Em Alta Copa do Mundo NotíciasFutebol_POLÍTICA_Brasileconomia

Converse com o Telinha

Telinha
Oi! Posso responder perguntas apenas com base nesta matéria. O que você quer saber?

No Equador, comunidade indígena enfrenta sede mesmo com dois rios

Capirona enfrenta sede severa enquanto mineração ilegal contamina o rio Puní com mercúrio, comprometendo água para a comunidade indígena

Women and girls from Capirona gather to collect stones and make water filters, as part of the community experiment developed in partnership with the Yachana Foundation. Image courtesy of the Yachana Foundation.
0:00
Carregando...
0:00
  • Capirona é uma comunidade indígena Kichwa na Amazônia ecuatoriana que depende dos rios Puní e Shalkana; mineração ilegal na região aumentou 2.700% entre 2017 e 2024, a 4 quilômetros da aldeia.
  • Amostra de minério coletada pela autoridades continha mercúrio em 861 mg/kg de solo, 8.600 vezes acima do limite permitido para solos agrícolas.
  • Devido à poluição, Capirona não utiliza mais as águas do Puní; o abastecimento é feito por dois tanques municipais, com 2.200 litros no total, que atendem cerca de 40 famílias por poucos dias.
  • Em 2023, duas mortes de moradores foram atribuídas pela comunidade a complicações relacionadas à contaminação da água, embora não haja confirmação oficial de ligação.
  • A comunidade busca soluções com Ikiam University e Fundação Yachana para tratar a água, incluindo um sistema experimental de filtragem que pode chegar a até 300 litros diários.

Capirona, comunidade indígena Kichwa da Amazônia ecuatoriana, enfrenta sede apesar de ficar entre dois rios.
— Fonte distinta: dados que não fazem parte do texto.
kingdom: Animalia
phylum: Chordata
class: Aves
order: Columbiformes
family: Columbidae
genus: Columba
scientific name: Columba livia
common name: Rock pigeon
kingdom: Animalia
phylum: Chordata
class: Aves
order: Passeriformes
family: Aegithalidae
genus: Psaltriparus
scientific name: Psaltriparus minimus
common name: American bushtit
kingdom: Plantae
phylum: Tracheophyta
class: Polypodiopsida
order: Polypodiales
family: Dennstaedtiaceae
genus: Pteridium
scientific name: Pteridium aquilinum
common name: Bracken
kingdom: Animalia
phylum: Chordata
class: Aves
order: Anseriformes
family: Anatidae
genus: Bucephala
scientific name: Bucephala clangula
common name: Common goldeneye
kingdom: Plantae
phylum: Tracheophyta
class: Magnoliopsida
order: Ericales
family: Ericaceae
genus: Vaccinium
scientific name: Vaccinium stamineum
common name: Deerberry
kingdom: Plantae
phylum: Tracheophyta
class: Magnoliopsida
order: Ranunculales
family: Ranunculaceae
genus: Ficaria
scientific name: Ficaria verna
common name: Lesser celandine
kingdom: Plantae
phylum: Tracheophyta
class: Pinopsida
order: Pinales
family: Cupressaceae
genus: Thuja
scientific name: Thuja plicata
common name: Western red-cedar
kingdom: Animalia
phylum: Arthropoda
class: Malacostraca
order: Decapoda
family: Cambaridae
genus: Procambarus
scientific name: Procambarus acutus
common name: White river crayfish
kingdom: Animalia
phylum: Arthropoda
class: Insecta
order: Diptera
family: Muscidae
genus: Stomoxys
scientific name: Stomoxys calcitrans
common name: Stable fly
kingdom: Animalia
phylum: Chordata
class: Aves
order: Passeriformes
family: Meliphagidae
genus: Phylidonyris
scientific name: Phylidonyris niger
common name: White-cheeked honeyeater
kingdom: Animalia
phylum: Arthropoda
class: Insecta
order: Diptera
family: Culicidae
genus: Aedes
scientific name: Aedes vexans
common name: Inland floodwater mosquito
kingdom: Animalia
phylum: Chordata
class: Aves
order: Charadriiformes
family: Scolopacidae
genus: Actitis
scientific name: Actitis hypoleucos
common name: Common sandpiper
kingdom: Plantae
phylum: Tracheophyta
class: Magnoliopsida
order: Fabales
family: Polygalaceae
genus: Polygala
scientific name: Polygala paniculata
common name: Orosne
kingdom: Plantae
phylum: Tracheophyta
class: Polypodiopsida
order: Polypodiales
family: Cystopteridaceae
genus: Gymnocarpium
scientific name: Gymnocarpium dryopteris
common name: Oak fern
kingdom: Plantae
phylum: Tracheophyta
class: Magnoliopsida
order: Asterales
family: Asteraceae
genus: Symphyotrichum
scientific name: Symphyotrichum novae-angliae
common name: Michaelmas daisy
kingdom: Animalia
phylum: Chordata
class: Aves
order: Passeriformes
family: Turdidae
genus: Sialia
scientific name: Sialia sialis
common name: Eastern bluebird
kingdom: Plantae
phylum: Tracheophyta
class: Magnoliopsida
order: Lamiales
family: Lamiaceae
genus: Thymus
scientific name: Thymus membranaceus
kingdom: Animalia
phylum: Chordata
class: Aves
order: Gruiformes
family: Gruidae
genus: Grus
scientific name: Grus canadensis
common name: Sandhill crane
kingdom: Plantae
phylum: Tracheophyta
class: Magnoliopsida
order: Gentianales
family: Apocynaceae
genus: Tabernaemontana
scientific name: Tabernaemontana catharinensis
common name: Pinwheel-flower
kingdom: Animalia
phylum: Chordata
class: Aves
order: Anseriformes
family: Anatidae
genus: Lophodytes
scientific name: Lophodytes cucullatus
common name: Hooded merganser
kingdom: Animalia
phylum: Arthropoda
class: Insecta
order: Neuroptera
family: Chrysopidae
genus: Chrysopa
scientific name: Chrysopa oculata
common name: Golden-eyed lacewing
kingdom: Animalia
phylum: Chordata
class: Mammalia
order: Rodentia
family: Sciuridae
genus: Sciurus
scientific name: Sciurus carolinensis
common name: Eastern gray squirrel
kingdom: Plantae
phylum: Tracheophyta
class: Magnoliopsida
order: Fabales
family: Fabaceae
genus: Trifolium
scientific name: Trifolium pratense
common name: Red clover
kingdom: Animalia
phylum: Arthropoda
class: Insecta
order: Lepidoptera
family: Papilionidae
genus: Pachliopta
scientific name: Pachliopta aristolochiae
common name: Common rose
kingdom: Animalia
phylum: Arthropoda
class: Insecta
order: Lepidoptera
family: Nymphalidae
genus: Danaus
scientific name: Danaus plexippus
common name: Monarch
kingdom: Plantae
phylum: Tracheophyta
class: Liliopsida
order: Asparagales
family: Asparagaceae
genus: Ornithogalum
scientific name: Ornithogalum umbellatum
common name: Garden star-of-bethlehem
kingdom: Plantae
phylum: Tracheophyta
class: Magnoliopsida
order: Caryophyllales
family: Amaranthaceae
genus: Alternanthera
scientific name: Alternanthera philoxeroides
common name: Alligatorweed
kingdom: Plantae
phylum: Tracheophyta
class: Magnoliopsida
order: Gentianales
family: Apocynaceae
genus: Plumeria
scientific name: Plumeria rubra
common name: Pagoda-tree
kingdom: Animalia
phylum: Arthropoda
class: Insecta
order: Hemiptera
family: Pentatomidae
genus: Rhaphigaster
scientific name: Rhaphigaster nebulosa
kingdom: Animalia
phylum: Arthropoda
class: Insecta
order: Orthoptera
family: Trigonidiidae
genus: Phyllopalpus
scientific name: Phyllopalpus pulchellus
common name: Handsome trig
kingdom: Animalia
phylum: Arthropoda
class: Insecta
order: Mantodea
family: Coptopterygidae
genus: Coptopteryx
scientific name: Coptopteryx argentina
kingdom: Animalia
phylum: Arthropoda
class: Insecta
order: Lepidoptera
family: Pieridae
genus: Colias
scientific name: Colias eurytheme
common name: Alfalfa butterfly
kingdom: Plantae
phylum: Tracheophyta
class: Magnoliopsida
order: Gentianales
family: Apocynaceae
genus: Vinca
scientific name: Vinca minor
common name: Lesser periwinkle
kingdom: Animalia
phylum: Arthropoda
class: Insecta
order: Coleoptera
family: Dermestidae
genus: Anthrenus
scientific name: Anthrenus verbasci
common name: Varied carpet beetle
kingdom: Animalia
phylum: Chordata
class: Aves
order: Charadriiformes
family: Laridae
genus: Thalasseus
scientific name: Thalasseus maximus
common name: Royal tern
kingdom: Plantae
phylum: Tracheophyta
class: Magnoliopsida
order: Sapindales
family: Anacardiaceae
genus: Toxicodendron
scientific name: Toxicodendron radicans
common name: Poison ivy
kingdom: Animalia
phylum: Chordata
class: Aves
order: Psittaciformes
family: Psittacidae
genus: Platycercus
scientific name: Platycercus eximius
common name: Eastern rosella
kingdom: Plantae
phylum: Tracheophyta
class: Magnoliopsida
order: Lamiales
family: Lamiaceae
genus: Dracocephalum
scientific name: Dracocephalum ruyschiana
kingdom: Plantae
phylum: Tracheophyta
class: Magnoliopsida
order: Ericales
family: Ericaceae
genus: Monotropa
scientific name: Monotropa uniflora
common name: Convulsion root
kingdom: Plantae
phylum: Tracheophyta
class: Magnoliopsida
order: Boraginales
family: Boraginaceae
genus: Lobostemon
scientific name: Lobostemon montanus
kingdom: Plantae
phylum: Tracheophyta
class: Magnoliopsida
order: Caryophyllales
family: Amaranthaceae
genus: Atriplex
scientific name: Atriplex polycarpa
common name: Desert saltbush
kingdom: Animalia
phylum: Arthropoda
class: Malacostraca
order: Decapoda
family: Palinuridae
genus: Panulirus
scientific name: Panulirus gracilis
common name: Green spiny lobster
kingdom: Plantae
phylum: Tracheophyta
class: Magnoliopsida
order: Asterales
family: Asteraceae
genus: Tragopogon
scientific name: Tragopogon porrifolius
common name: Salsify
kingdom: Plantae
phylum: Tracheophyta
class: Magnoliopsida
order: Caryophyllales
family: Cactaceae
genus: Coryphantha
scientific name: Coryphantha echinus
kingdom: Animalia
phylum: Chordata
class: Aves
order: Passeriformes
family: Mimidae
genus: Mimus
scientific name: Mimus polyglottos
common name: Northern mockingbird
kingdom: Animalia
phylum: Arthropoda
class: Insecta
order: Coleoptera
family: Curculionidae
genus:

A água está contaminada por atividades de mineração ilegal que cresceram 2700% entre 2017 e 2024, segundo o MAAP. O Puní é a fonte de água da vila.

A notícia aponta que, em 2021, o Puní ficou marrom e o uso da água passou a provocar urticárias, erupções cutâneas e desconfortos estomacais entre moradores. A Shalkana também sofre com poluição por atividades agropecuárias na bacia superior.

Em amostras coletadas pela autoridade local, o mercúrio foi detectado em níveis que superam em milhares de vezes o limite permitido para solos agrícolas. A presença de metais pesados sugere uso direto no processamento de ouro.

Capirona fica às margens do Puní e da Shalkana, no cantão Tena, província de Napo. A vila tem cerca de 300 residentes, 59 famílias, em área de floresta primária preservada por gerações Kichwa.

Apesar de não ter extraído ouro, a comunidade resistiu por décadas a extração externa e já abriu caminho para turismo comunitário como modelo econômico. Hoje luta para manter o acesso à água potável para todos.

Relatos indicam que, desde 2023, dois moradores morreram por causas ligadas a problemas estomacais, com apontamento de água contaminada. Autoridades locais dizem que não há confirmação oficial de vínculos entre poluição e mortes.

Galo Villamil, liderança comunitária, afirma que a água de Capirona já não serve para consumo nem para higiene. O grupo utiliza carretas-tanque fornecidas pela prefeitura, com distribuição irregular e insuficiente para atender a todas as famílias.

A prefeitura de Tena informa que a gestão de rios ficou sob a tutela ambiental, com entrega de tanques de água e composições de abastecimento. A cada semana, três garrafas-tanque com capacidade para 1.100 litros atendem Capirona, de forma esporádica.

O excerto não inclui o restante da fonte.